The glabrous opposite leaves in a decussate arrangement are noticeably toothed (dentate to serrate) and are up to 12 cm long and 5 cm wide. They are ovate, lanceolate-ovate, or lanceolate, gradually narrowing to a sharp point at the apex. At the base are narrowly winged petioles about 1.2 cm long.

==Flowers==
Flowers occur individually and are 2.5 cm long. Only a few flowers on the same plant are in bloom during the June to September season. The two-lipped corolla is borne from 5 mm pedicels from the upper leaf axils. At the center, or throat, of the corolla is a yellow region surrounded by a band of white; the yellow beard guides pollinators towards the flower. The upper lip consists of a pair of lobes that fold backwards to the side and the lower lip has three rounded lobes that spread outward and serve as a welcoming platform for pollinating insects. Unlike the stems and leaves, the flowers are not glabrous as they have fine white hairs on the surface of the corolla. The 1.7 cm long, tubular five-parted calyx has five teeth alongside its outer rim. When the corolla falls off, the calyx surrounds a 1 cm capsule that contains many conspicuous black seeds. Collected seeds have successfully germinated indoors. At the base of the 1.5 cm corolla tube are four stamens – one short and one long pair. There is a 6 mm long, bilocular, light green, oval shaped ovary. White filaments are 6–7 mm long, with brownish 1.3 mm anthers. There is a white glabrous style of 7 mm long and two flattened stigmas.

==Pollination==
Bumblebees (such as the Bombus pensylvanicus) are attracted to the nectar of the flowers and are the primary pollinators. Leaves of the plant are eaten by the caterpillars of the moth Elaphria chalcedonia. Butterflies and birds are also visitors to the sharp wing monkey-flower but there has been very little data collected for its floral-faunal relationships.

==Similar species==
At first glance Mimulus alatus is often confused with Mimulus ringens, or the square-stemmed monkey-flower, because M. alatus occurs in several of the same habitats that M. ringens does.
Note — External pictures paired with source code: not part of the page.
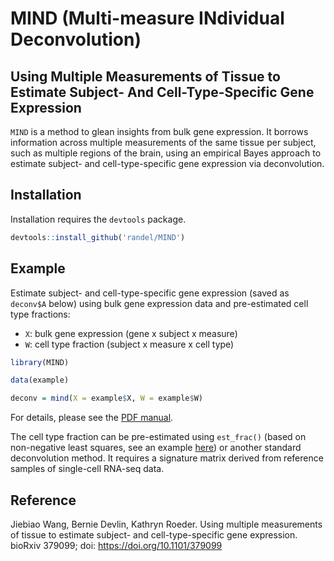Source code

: MIND (Multi-measure INdividual Deconvolution)
================

## Using Multiple Measurements of Tissue to Estimate Subject- And Cell-Type-Specific Gene Expression

`MIND` is a method to glean insights from bulk gene expression. It
borrows information across multiple measurements of the same tissue per
subject, such as multiple regions of the brain, using an empirical Bayes
approach to estimate subject- and cell-type-specific gene expression via
deconvolution.

## Installation

Installation requires the `devtools` package.

``` r
devtools::install_github('randel/MIND')
```

## Example

Estimate subject- and cell-type-specific gene expression (saved as
`deconv$A` below) using bulk gene expression data and pre-estimated cell
type fractions:

  - `X`: bulk gene expression (gene x subject x measure)
  - `W`: cell type fraction (subject x measure x cell type)

<!-- end list -->

``` r
library(MIND)

data(example)

deconv = mind(X = example$X, W = example$W)
```

For details, please see the [PDF
manual](https://github.com/randel/MIND/blob/master/MIND-manual.pdf).

The cell type fraction can be pre-estimated using `est_frac()` (based on
non-negative least squares, see an example [here](https://github.com/randel/MIND/blob/master/man/est_frac_help.html)) or another standard deconvolution method. It requires a
signature matrix derived from reference samples of single-cell RNA-seq
data.

## Reference

Jiebiao Wang, Bernie Devlin, Kathryn Roeder. Using multiple measurements
of tissue to estimate subject- and cell-type-specific gene expression.
bioRxiv 379099; doi: <https://doi.org/10.1101/379099>
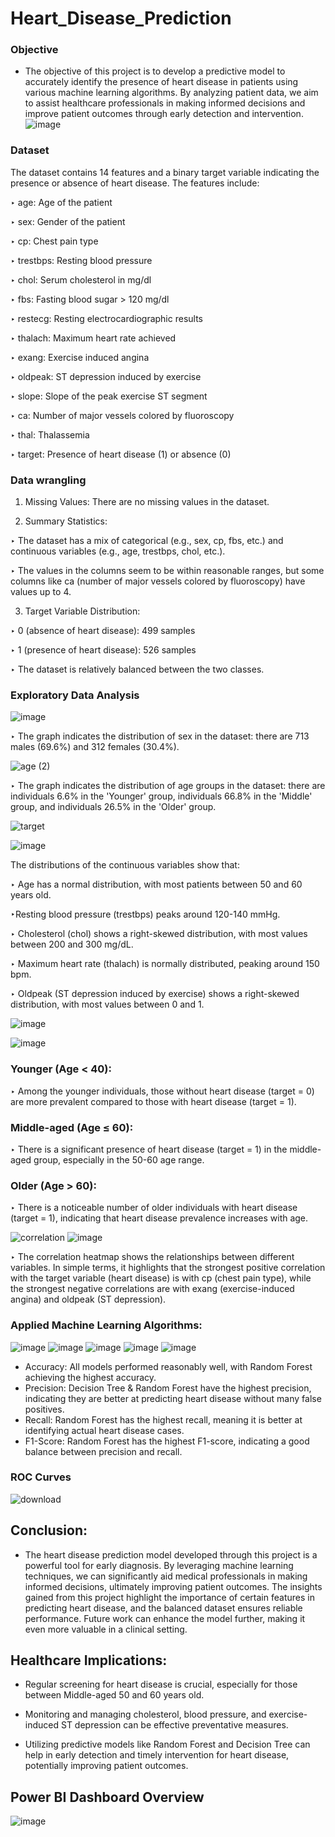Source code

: # Heart_Disease_Prediction

### Objective
- The objective of this project is to develop a predictive model to accurately identify the presence of heart disease in patients using various machine learning algorithms. By analyzing patient data, we aim to assist healthcare professionals in making informed decisions and improve patient outcomes through early detection and intervention.![image](https://github.com/user-attachments/assets/a6d8ef2c-d52a-4cb3-a26e-edb3635bc9bf)

### Dataset

The dataset contains 14 features and a binary target variable indicating the presence or absence of heart disease. The features include:

‣ age: Age of the patient

‣ sex: Gender of the patient

‣ cp: Chest pain type

‣ trestbps: Resting blood pressure

‣ chol: Serum cholesterol in mg/dl

‣ fbs: Fasting blood sugar > 120 mg/dl

‣ restecg: Resting electrocardiographic results

‣ thalach: Maximum heart rate achieved

‣ exang: Exercise induced angina

‣ oldpeak: ST depression induced by exercise

‣ slope: Slope of the peak exercise ST segment

‣ ca: Number of major vessels colored by fluoroscopy

‣ thal: Thalassemia

‣ target: Presence of heart disease (1) or absence (0)

### Data wrangling

1. Missing Values: There are no missing values in the dataset. 

2. Summary Statistics:

‣ The dataset has a mix of categorical (e.g., sex, cp, fbs, etc.) and continuous  variables
(e.g., age, trestbps, chol, etc.).

‣ The values in the columns seem to be within reasonable ranges, but some columns like
ca (number of major vessels colored by fluoroscopy) have values up to 4.

3. Target Variable Distribution:
   
‣ 0 (absence of heart disease): 499 samples

‣ 1 (presence of heart disease): 526 samples 

‣ The dataset is relatively balanced between the two classes.

### Exploratory Data Analysis
![image](https://github.com/user-attachments/assets/1c3abbc8-72cd-4b9b-bc8a-249e1ce43413)

‣ The graph indicates the distribution of sex in the dataset: there are 713 males (69.6%) and 312 females (30.4%).

![age (2)](https://github.com/user-attachments/assets/825d9a7e-0c81-48ba-9601-913197691958)

‣  The graph indicates the distribution of age groups in the dataset: there are individuals 6.6% in the 'Younger' group, individuals 66.8% in the 'Middle' group, and individuals 26.5% in the 'Older' group.

![target](https://github.com/user-attachments/assets/9d41ba67-c596-4fa0-b4b0-3c673eb03e83)

![image](https://github.com/user-attachments/assets/8695e8d2-06cc-4efa-8413-422238a09cc2)

The distributions of the continuous variables show that:

‣ Age has a normal distribution, with most patients between 50 and 60 years old.

‣Resting blood pressure (trestbps) peaks around 120-140 mmHg.

‣ Cholesterol (chol) shows a right-skewed distribution, with most values between 200 and 300 mg/dL.

‣ Maximum heart rate (thalach) is normally distributed, peaking around 150 bpm.

‣ Oldpeak (ST depression induced by exercise) shows a right-skewed distribution, with most values
between 0 and 1.

![image](https://github.com/user-attachments/assets/704f11c0-67ce-4d5d-8c6f-6749e4efd455)

![image](https://github.com/user-attachments/assets/1c234afb-0954-467a-b566-1bca7adb4f30)

### Younger (Age < 40):

‣ Among the younger individuals, those without heart disease (target = 0) are more prevalent compared to those with heart disease (target = 1).

### Middle-aged (Age ≤ 60):

‣ There is a significant presence of heart disease (target = 1) in the middle-aged group, especially in the 50-60 age range. 

### Older (Age > 60):

‣ There is a noticeable number of older individuals with heart disease (target = 1), indicating that heart disease prevalence increases with age.

![correlation](https://github.com/user-attachments/assets/d131e95f-2cef-4ae4-beaf-62f5bb25a639)
![image](https://github.com/user-attachments/assets/58a0b1bc-a0ca-4c3c-a7c4-cd4adbeddf90)

‣ The correlation heatmap shows the relationships between different variables. In simple terms, it highlights that the strongest positive correlation with the target variable (heart disease) is with cp (chest pain type), while the strongest negative correlations are with exang (exercise-induced angina) and oldpeak (ST depression).

### Applied Machine Learning Algorithms:

![image](https://github.com/user-attachments/assets/5aea6044-c939-4941-8b1f-8e13c3d8f451)
![image](https://github.com/user-attachments/assets/f50d938e-7df6-446b-9c2f-8aee404c08c3)
![image](https://github.com/user-attachments/assets/14b3459e-5c01-4206-967b-3c731edf885f)
![image](https://github.com/user-attachments/assets/a4295d5c-3ad7-4c41-8d93-d528287e0263)
![image](https://github.com/user-attachments/assets/60f72dc4-b900-420f-beb2-dc7568176854)

* Accuracy: All models performed reasonably well, with Random Forest achieving the highest accuracy.
* Precision: Decision Tree & Random Forest have the highest precision, indicating they are better at predicting heart disease without many false positives.
* Recall: Random Forest has the highest recall, meaning it is better at identifying actual heart disease cases.
* F1-Score: Random Forest has the highest F1-score, indicating a good balance between precision and recall.
### ROC Curves
![download](https://github.com/user-attachments/assets/07c8b498-050a-4158-a0a7-a539d6542b88)

## **Conclusion:**

  * The heart disease prediction model developed through this project is a powerful tool for early diagnosis. By leveraging machine learning techniques, we can significantly aid medical professionals in making informed decisions, ultimately improving patient outcomes. The insights gained from this project highlight the importance of certain features in predicting heart disease, and the balanced dataset ensures reliable performance. Future work can enhance the model further, making it even more valuable in a clinical setting.

## **Healthcare Implications:**

  *  Regular screening for heart disease is crucial, especially for those between Middle-aged 50 and 60 years old.

  *  Monitoring and managing cholesterol, blood pressure, and exercise-induced ST depression can be effective preventative measures.

  *  Utilizing predictive models like Random Forest and Decision Tree can help in early detection and timely intervention for heart disease, potentially improving patient outcomes.

## Power BI Dashboard Overview

![image](https://github.com/user-attachments/assets/d9dde698-4605-4f71-b197-386c6d3f20e4)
However, close examination of the two monkey-flowers can help differentiate them. M. ringens has sessile leaves (no petiole) and pedicels that are greater than 1.2 cm in length, whereas M. alatus have winged petioles and its pedicels are much shorter than 1.2 cm. The flowers of M. ringens are borne on pedicels longer than its calyx and for M. alatus, it is the opposite – its pedicels are shorter than its calyx. The leaves of M. ringens are weakly toothed and stems unnoticeably winged. Also, it is noted that M. ringens can tolerate wider ranges of habitat conditions whereas M. alatus is more conservative.